*Task input:*
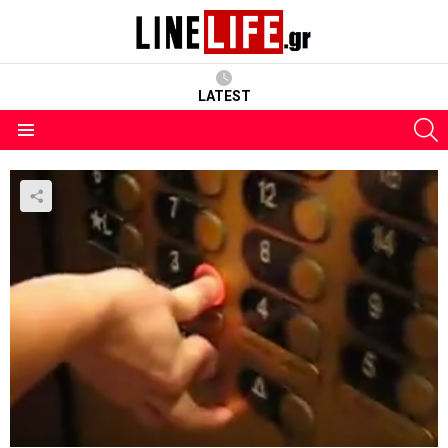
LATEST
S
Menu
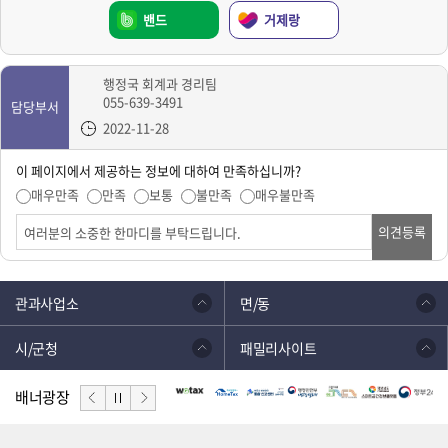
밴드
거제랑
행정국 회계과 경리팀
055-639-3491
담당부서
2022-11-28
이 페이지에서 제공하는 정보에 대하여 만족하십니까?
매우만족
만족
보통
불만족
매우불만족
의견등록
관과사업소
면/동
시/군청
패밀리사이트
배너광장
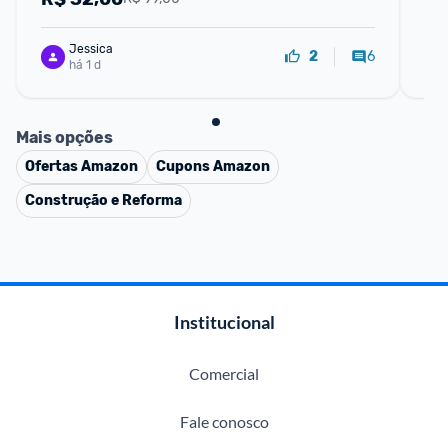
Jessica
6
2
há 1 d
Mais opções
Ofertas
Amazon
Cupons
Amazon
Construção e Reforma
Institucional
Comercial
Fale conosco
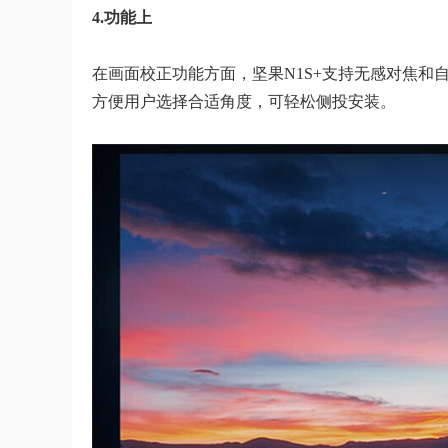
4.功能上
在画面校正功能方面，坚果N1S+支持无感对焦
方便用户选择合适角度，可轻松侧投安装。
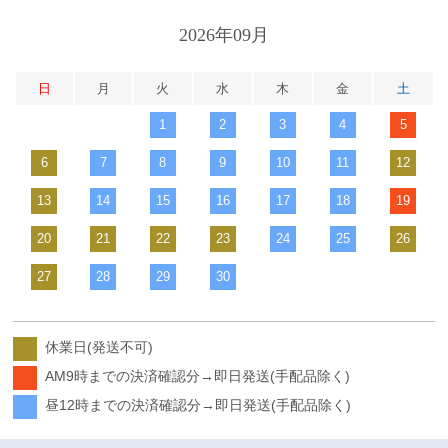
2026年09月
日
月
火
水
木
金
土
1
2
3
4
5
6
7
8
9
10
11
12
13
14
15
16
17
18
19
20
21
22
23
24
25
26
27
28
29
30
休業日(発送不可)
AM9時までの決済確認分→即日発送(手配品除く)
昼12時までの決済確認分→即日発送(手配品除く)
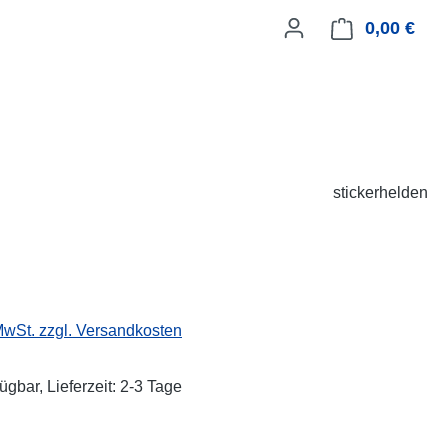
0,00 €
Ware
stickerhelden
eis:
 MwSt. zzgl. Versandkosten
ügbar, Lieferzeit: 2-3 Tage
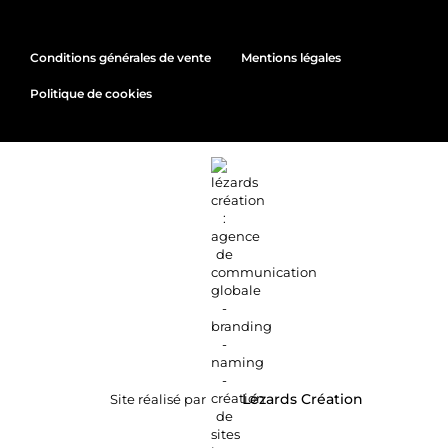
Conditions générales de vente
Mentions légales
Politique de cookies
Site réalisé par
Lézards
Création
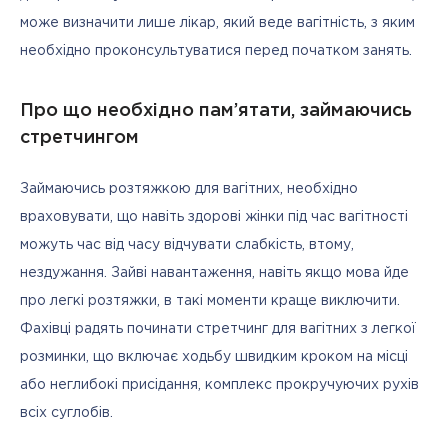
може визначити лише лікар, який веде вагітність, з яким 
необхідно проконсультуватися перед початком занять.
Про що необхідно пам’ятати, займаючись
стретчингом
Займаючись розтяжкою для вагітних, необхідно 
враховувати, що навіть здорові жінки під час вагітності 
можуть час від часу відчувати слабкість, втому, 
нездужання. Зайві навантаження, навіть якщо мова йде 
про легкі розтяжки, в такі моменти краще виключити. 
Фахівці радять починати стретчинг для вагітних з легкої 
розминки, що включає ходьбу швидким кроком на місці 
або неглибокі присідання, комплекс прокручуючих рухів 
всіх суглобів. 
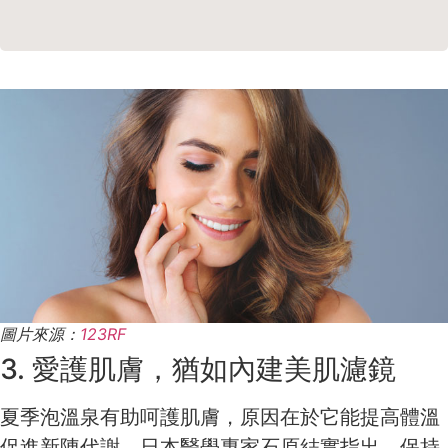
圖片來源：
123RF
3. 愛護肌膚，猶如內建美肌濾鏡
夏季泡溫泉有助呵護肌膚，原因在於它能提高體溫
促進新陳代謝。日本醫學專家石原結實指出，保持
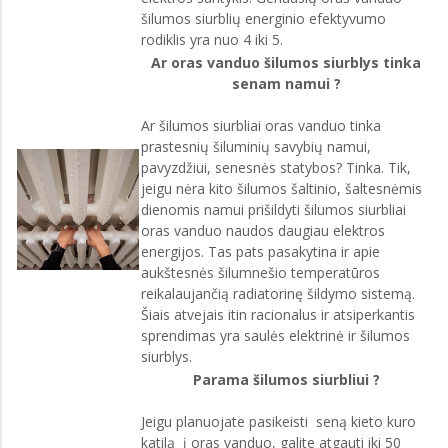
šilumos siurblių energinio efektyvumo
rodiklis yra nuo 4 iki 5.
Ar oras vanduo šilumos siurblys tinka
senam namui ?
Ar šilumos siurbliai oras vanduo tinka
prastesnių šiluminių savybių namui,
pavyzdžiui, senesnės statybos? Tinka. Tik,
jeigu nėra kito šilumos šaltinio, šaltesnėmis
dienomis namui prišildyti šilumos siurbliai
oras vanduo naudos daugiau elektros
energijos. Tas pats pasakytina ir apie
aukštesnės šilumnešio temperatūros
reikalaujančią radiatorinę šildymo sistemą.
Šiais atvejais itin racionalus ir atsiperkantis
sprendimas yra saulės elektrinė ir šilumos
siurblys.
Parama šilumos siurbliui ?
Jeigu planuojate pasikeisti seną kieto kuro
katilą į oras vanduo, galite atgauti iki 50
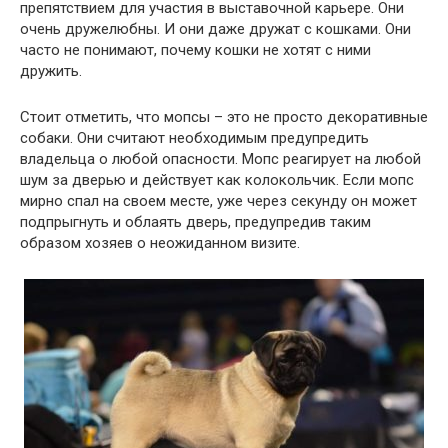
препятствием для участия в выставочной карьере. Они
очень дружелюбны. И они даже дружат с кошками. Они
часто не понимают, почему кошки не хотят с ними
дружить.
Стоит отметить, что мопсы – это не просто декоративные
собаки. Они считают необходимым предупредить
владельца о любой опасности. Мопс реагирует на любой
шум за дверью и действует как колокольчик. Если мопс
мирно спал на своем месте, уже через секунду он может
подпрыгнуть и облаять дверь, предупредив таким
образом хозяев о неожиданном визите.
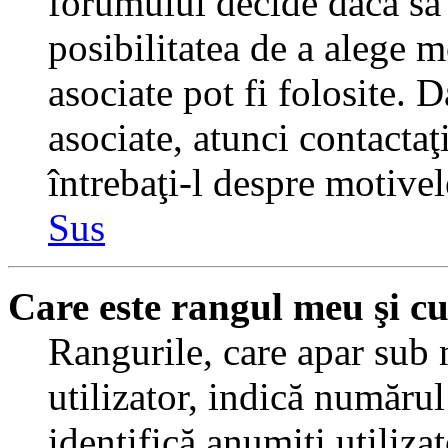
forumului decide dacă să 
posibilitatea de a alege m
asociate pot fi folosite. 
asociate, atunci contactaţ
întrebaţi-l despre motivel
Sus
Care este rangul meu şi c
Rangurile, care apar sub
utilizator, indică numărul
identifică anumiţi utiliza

*Problem requirements:*
Only lines that include "навіть" belong in the answer; return them from the entries above.

*Response box:*
враховувати, що навіть здорові жінки під час вагітності 
нездужання. Зайві навантаження, навіть якщо мова йде 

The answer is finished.